Figure 3.4a. Text version below.

4 Comments

  1. Melissa Ellsworth from Nova Scotia here. WCB is continuing to deny supports so my MAID intake appt is tomorrow Jan 12. I am down to 88 pounds and am traumatized by the way my situation, by intent, has led me to this point. I pray another first responder never has to endure this type of kafkaesque treatment

    1. Oh, Melissa! Thanks so much for reaching out before entering into this life-ending “Intake Process”. I’m so sorry it’s come to this and you will be in my thoughts. I want to encourage you to be skeptical of the government’s willingness to help you end your life when they have been so recalcitrant about supporting it! I know you think you’ve tried everything, but have you? Are there other possible sources of support that you haven’t felt entitled to claim? Nova Scotia does have a disability support program, which you are entitled to explore and apply to: https://novascotia.ca/coms/disabilities/ And a legal aid program: https://www.nslegalaid.ca
      Just a couple of thoughts as you face the day ahead.

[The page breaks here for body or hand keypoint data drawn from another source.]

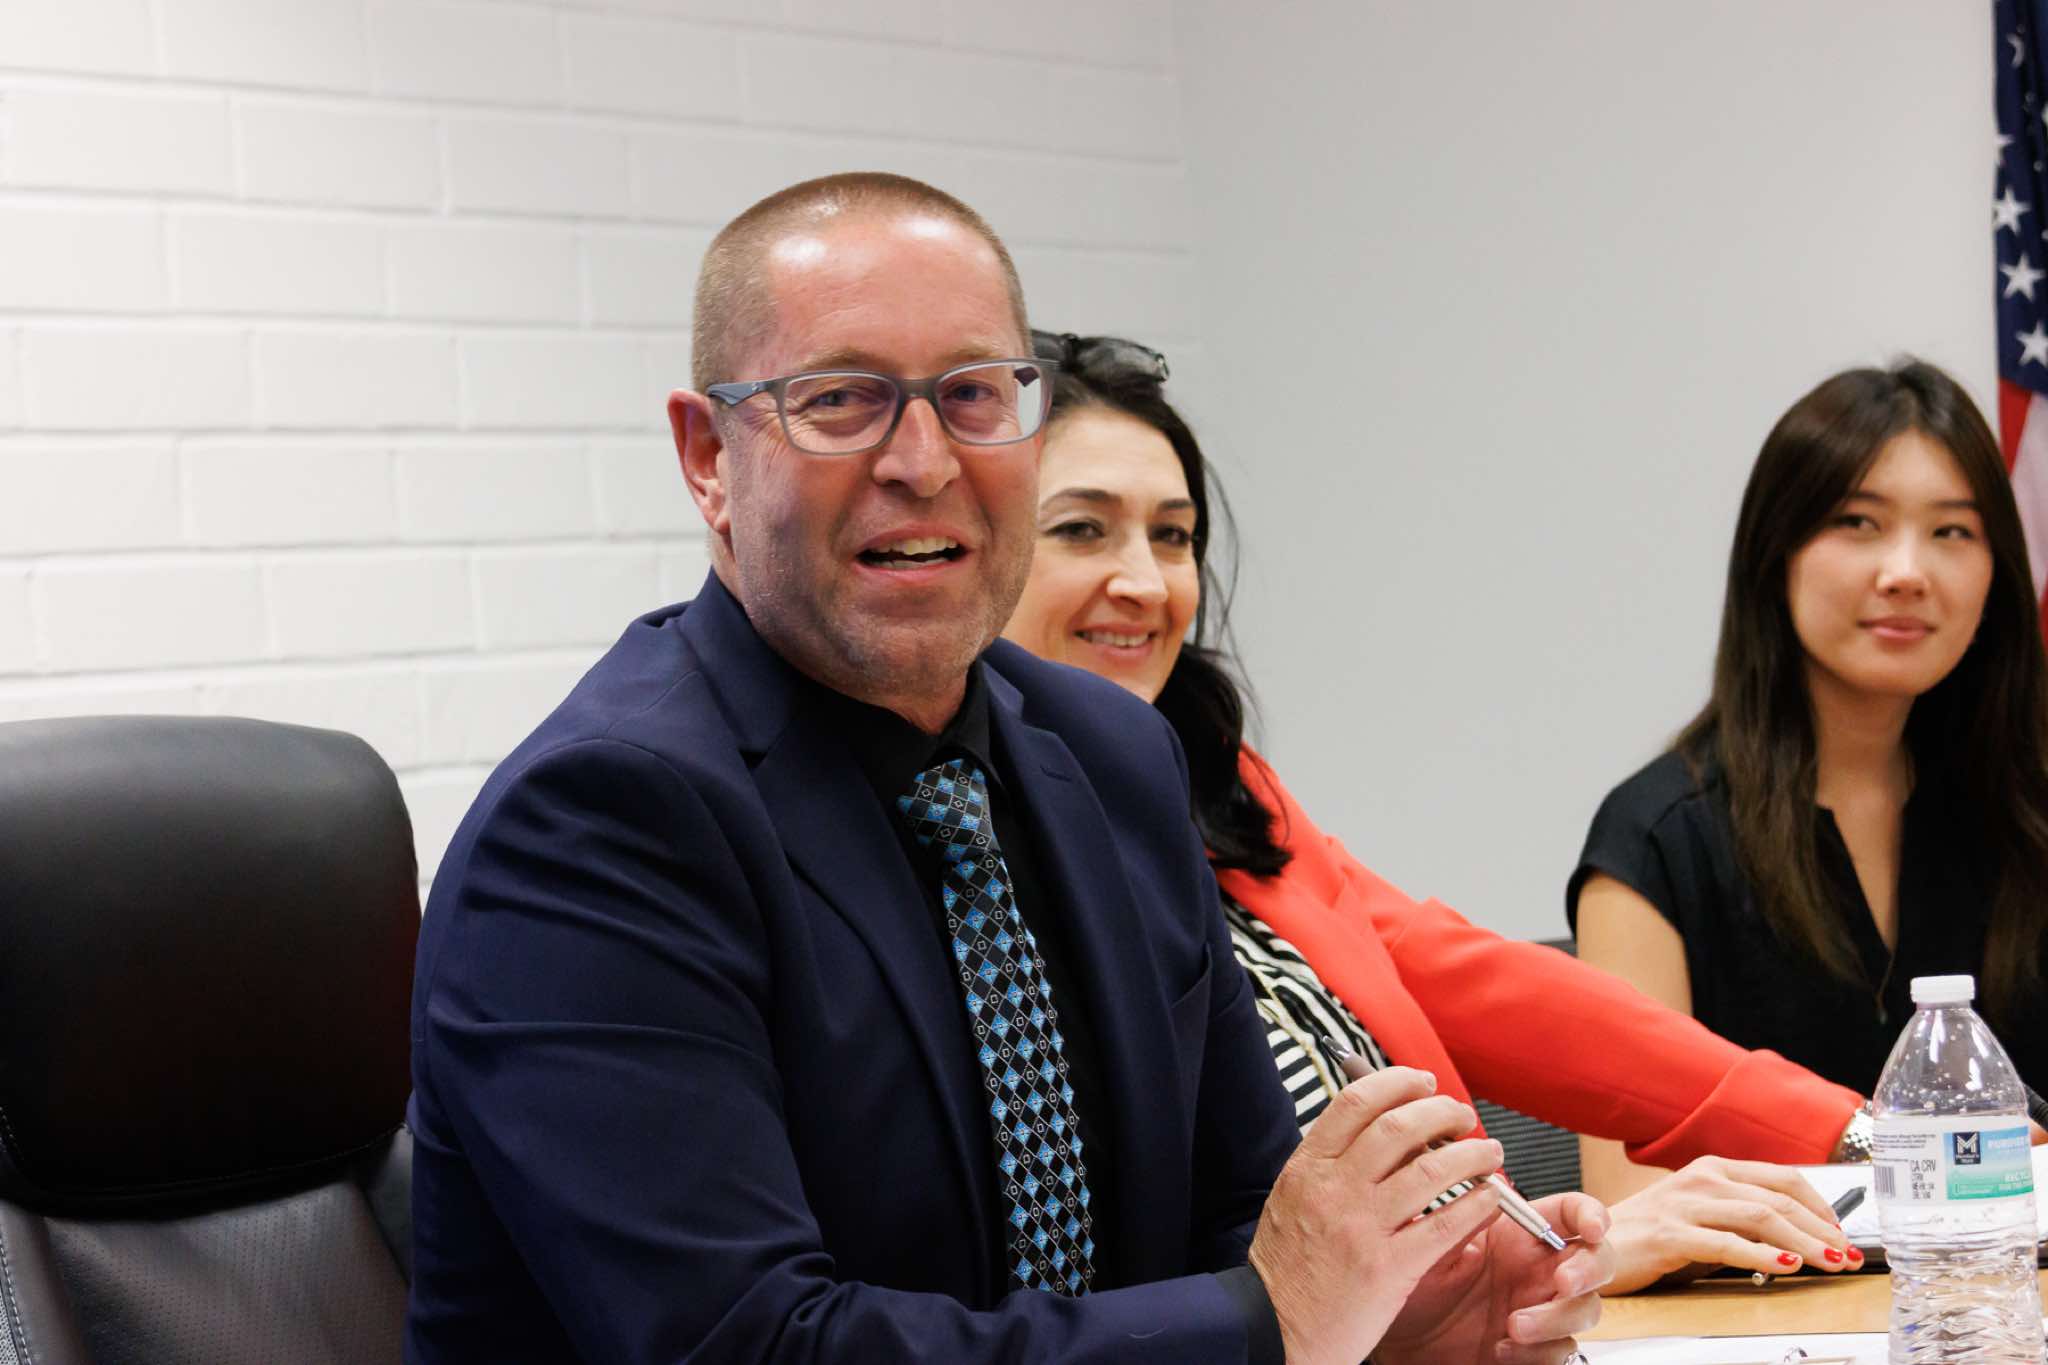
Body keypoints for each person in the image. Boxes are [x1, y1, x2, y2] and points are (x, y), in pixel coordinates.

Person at [405, 174, 1612, 1365]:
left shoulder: (1111, 754)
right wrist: (1272, 1324)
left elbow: (1239, 1222)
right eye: (842, 400)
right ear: (707, 456)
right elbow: (750, 1346)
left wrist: (1385, 1326)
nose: (923, 461)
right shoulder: (597, 827)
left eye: (975, 395)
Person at [999, 329, 1868, 1295]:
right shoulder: (977, 860)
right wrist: (1565, 1256)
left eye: (1173, 536)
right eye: (1081, 530)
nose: (1146, 582)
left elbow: (1475, 982)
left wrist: (1852, 1130)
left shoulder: (1217, 783)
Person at [1570, 359, 2048, 1200]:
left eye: (1952, 531)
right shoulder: (1658, 838)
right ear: (1775, 554)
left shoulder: (2026, 812)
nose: (1907, 571)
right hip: (1761, 1286)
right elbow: (1628, 1204)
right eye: (1859, 522)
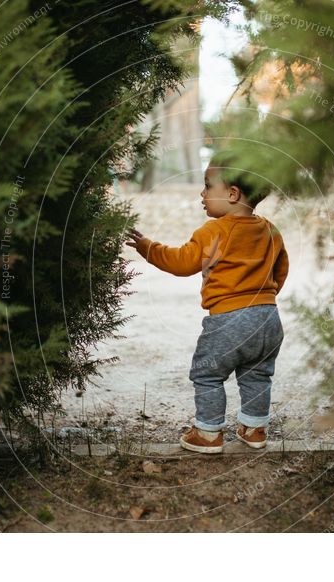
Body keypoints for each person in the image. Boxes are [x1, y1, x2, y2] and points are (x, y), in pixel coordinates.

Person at [126, 155, 288, 453]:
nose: (201, 194)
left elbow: (181, 262)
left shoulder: (213, 232)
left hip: (229, 319)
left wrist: (148, 248)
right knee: (257, 373)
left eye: (206, 186)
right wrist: (264, 301)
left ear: (232, 194)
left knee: (207, 372)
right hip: (269, 318)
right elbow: (280, 270)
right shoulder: (270, 230)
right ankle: (254, 429)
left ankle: (209, 433)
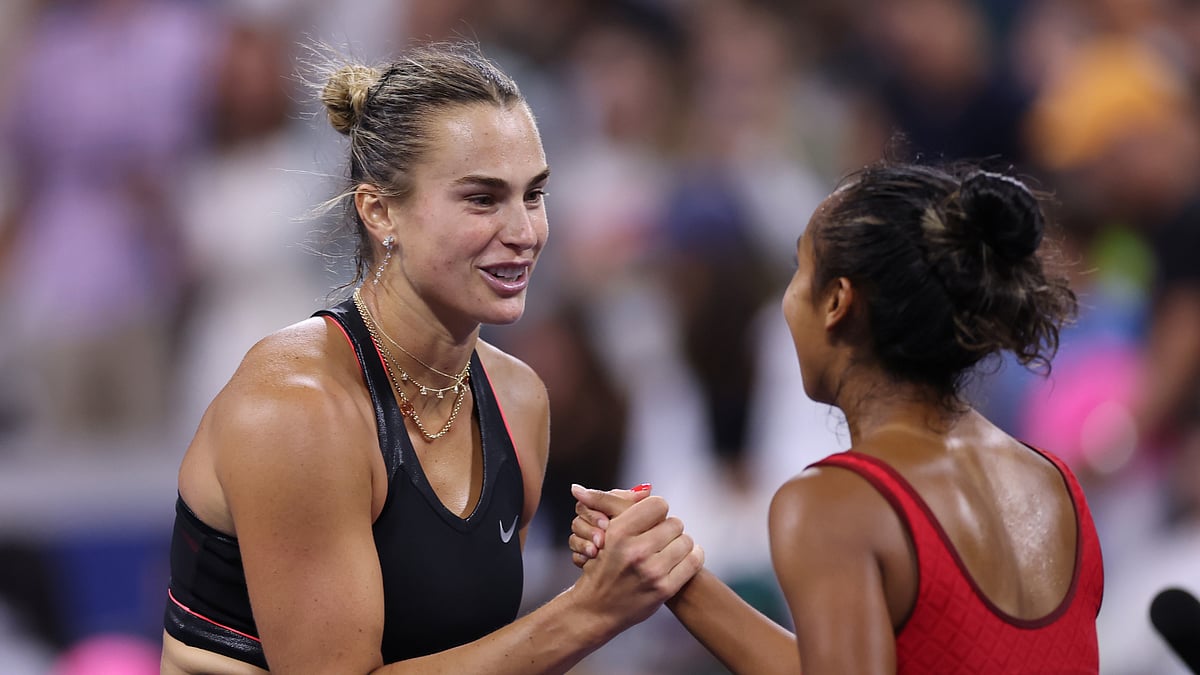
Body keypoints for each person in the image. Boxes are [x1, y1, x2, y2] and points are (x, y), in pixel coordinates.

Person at [159, 41, 703, 674]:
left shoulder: (518, 398)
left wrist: (611, 580)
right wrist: (588, 612)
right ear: (381, 210)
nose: (524, 232)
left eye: (534, 195)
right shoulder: (298, 406)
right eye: (482, 199)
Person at [572, 161, 1105, 673]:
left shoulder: (832, 504)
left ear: (837, 302)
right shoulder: (1056, 481)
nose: (785, 302)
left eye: (799, 271)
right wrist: (669, 567)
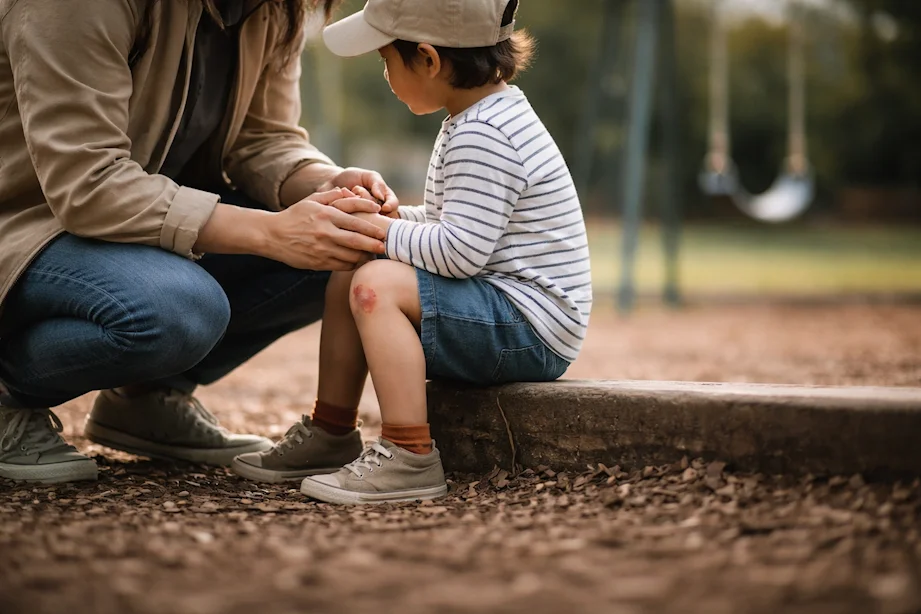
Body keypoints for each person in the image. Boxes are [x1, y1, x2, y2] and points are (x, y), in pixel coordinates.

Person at [0, 0, 399, 484]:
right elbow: (89, 184)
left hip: (131, 223)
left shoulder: (273, 7)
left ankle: (146, 400)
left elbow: (263, 138)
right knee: (178, 310)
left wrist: (329, 184)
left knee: (343, 244)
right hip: (29, 223)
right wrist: (273, 233)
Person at [231, 0, 593, 504]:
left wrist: (381, 232)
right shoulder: (477, 118)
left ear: (427, 59)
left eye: (386, 61)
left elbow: (460, 253)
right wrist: (393, 220)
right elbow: (455, 227)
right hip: (502, 306)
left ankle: (410, 455)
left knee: (374, 284)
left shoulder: (485, 134)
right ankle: (331, 431)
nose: (384, 75)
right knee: (353, 263)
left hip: (529, 329)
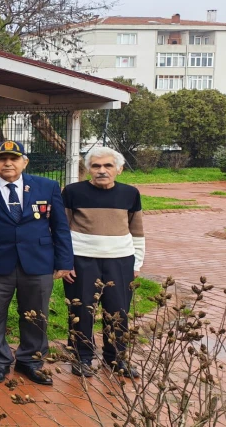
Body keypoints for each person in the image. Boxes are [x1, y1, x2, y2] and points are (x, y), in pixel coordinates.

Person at [0, 140, 74, 386]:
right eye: (2, 158)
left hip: (38, 262)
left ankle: (30, 362)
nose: (8, 163)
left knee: (36, 316)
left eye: (13, 158)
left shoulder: (47, 186)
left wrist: (64, 261)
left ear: (25, 161)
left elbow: (60, 227)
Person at [62, 147, 144, 379]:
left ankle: (116, 359)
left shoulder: (130, 193)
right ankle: (82, 358)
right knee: (81, 310)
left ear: (119, 169)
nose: (102, 170)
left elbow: (136, 231)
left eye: (108, 166)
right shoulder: (72, 192)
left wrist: (136, 264)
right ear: (88, 169)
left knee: (118, 311)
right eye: (96, 166)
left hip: (120, 261)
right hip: (81, 261)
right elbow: (60, 230)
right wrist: (64, 262)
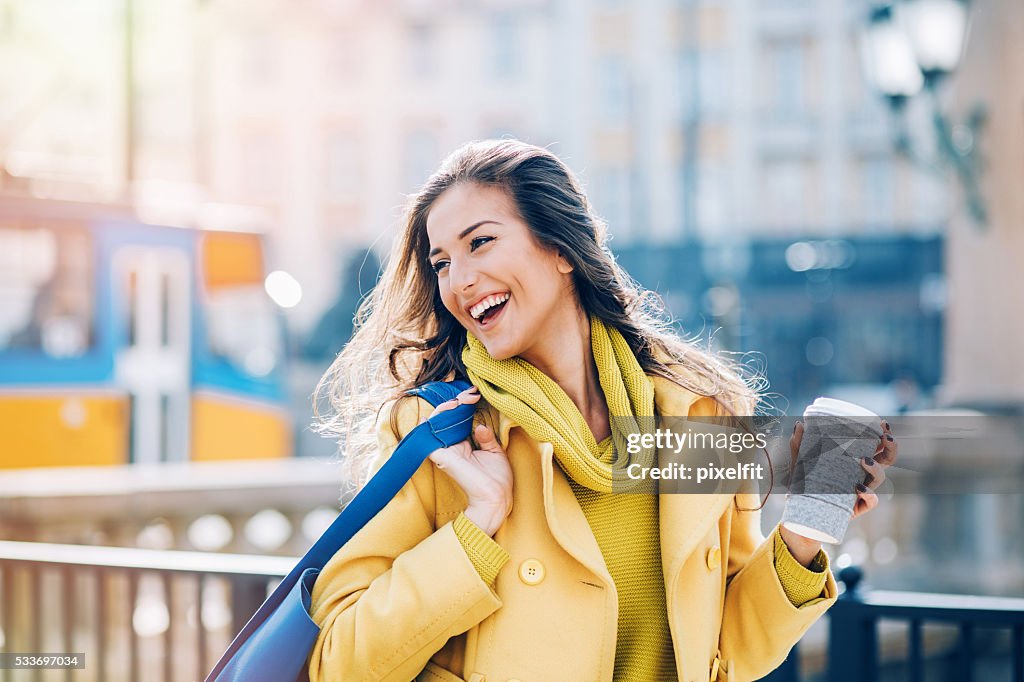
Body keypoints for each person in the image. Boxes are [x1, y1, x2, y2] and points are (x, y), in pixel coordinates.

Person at [309, 139, 898, 681]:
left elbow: (729, 650)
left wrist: (802, 532)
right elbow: (340, 663)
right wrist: (475, 528)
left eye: (479, 242)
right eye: (440, 263)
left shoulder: (696, 417)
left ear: (561, 249)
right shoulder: (442, 434)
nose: (458, 280)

  2. I do understand the ethical need for examination and scrutiny of the changes proposed to MAID. And I thank you for it as I know why you are doing it. However, as a child of parents, one of whom suffered terribly from FTD before dying thankfully, from the side effects of the off label drug they were taking. And now watching the other going through the same torture and suffering, I cannot in all conscience support your concerns.
    I personally would choose to end my life with a diagnosis of FTD or ALD without a second thought. I will do everything I can to prevent my children having to live through what my siblings and I started living with in 2005 which continues. The impact financially and emotionally is devastating.
    The emotional, constant gut wrenching pain that just doesn’t end. But dying mercifully ends it.
    I believe that the push to exclude dementia from MAID plays into the warehousing industry which profits from suffering of our family members in the twilight years. We watch another parent die without dignity or the choice. No one, should spend their last days, alone overmedicated and abandoned in these horrible places. I speak from experience.
    I will work hard to ensure that access to dying with dignity will be available to those of us who LIVED WITH DIGNITY and who now should have the right to DIE WITH DIGNITY.

    1. Thank you, Jaye, for engaging with Living with Dignity’s post and our point of view. You have my sincere sympathy for the ordeal you and your family have been through. Caring for your parents and watching their condition deteriorate, whether quickly or slowly, is painful and distressing for everyone. I can understand why you would want to spare your children from the agony that you experienced, if ever you were in your parents’ situation. However, it is not the family’s or the caregiver’s pain and distress that MAiD is intended to relieve, is it? I wasn’t familiar with the diagnosis that you mentioned — FTD. When I looked it up, it appeared to me that anyone diagnosed with that condition faces a “reasonably foreseeable natural death” and so would qualify for assistance in hastening their death. Living With Dignity Canada does not oppose that option. However, something to keep in mind is that a big majority of people with terminal illnesses generally do NOT choose to die early, even when that choice is easily available. So your parents might not have wanted that for themselves either, even if you passionately wanted it for them. Surely you can see how this situation could easily lead to elderly folks feeling pressured to end their lives early in order to save their adult children distress and expense — even if it’s not what they really want. External pressure is supposed to be screened for under MAID rules, but it’s subtle and hard to catch, especially by a medical professional who may share the family’s desire to end suffering quickly, no matter whose suffering is at issue.

      Again, thank you for your comment. Rest assured that we here at Living With Dignity Canada feel your pain and wish you comfort and gentleness as the process you face continues to unfold.